[[ MATERIAL PROVIDED open ]]

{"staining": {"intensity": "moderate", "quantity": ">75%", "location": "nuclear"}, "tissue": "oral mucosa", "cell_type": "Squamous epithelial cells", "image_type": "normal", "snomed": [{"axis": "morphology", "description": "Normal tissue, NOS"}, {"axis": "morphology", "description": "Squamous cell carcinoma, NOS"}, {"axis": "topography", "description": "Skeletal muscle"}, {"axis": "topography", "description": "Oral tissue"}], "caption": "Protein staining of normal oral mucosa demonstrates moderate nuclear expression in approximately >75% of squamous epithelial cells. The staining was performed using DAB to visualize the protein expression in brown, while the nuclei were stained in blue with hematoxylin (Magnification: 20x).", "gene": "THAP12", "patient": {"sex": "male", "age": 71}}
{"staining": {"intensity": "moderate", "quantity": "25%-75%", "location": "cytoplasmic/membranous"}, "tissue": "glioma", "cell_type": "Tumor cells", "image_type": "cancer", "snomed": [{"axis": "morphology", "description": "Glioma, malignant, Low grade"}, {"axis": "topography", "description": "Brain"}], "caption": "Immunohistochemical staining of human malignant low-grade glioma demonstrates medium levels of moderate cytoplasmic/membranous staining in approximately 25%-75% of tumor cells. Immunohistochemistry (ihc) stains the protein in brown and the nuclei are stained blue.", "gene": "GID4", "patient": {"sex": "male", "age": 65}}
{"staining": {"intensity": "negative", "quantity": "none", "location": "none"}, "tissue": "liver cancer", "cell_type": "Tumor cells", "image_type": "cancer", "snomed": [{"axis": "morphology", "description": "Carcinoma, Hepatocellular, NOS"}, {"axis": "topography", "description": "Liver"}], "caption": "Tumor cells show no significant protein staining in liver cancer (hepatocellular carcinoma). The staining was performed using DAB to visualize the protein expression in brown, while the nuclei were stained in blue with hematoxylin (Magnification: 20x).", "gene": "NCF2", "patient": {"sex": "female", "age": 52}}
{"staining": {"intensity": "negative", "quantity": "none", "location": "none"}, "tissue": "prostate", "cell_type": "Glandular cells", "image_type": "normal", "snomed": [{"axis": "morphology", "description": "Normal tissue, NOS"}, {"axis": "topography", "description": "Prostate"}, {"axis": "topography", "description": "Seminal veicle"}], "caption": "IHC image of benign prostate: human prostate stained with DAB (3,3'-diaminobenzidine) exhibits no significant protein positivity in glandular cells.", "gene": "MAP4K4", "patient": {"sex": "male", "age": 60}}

[[ MATERIAL PROVIDED closed ]]

**WHAT THE TASK REQUIRES**: Print all of the data exactly as it stands above.

**OUTPUT OF THE EXERCISE**:
{"staining": {"intensity": "moderate", "quantity": ">75%", "location": "nuclear"}, "tissue": "oral mucosa", "cell_type": "Squamous epithelial cells", "image_type": "normal", "snomed": [{"axis": "morphology", "description": "Normal tissue, NOS"}, {"axis": "morphology", "description": "Squamous cell carcinoma, NOS"}, {"axis": "topography", "description": "Skeletal muscle"}, {"axis": "topography", "description": "Oral tissue"}], "caption": "Protein staining of normal oral mucosa demonstrates moderate nuclear expression in approximately >75% of squamous epithelial cells. The staining was performed using DAB to visualize the protein expression in brown, while the nuclei were stained in blue with hematoxylin (Magnification: 20x).", "gene": "THAP12", "patient": {"sex": "male", "age": 71}}
{"staining": {"intensity": "moderate", "quantity": "25%-75%", "location": "cytoplasmic/membranous"}, "tissue": "glioma", "cell_type": "Tumor cells", "image_type": "cancer", "snomed": [{"axis": "morphology", "description": "Glioma, malignant, Low grade"}, {"axis": "topography", "description": "Brain"}], "caption": "Immunohistochemical staining of human malignant low-grade glioma demonstrates medium levels of moderate cytoplasmic/membranous staining in approximately 25%-75% of tumor cells. Immunohistochemistry (ihc) stains the protein in brown and the nuclei are stained blue.", "gene": "GID4", "patient": {"sex": "male", "age": 65}}
{"staining": {"intensity": "negative", "quantity": "none", "location": "none"}, "tissue": "liver cancer", "cell_type": "Tumor cells", "image_type": "cancer", "snomed": [{"axis": "morphology", "description": "Carcinoma, Hepatocellular, NOS"}, {"axis": "topography", "description": "Liver"}], "caption": "Tumor cells show no significant protein staining in liver cancer (hepatocellular carcinoma). The staining was performed using DAB to visualize the protein expression in brown, while the nuclei were stained in blue with hematoxylin (Magnification: 20x).", "gene": "NCF2", "patient": {"sex": "female", "age": 52}}
{"staining": {"intensity": "negative", "quantity": "none", "location": "none"}, "tissue": "prostate", "cell_type": "Glandular cells", "image_type": "normal", "snomed": [{"axis": "morphology", "description": "Normal tissue, NOS"}, {"axis": "topography", "description": "Prostate"}, {"axis": "topography", "description": "Seminal veicle"}], "caption": "IHC image of benign prostate: human prostate stained with DAB (3,3'-diaminobenzidine) exhibits no significant protein positivity in glandular cells.", "gene": "MAP4K4", "patient": {"sex": "male", "age": 60}}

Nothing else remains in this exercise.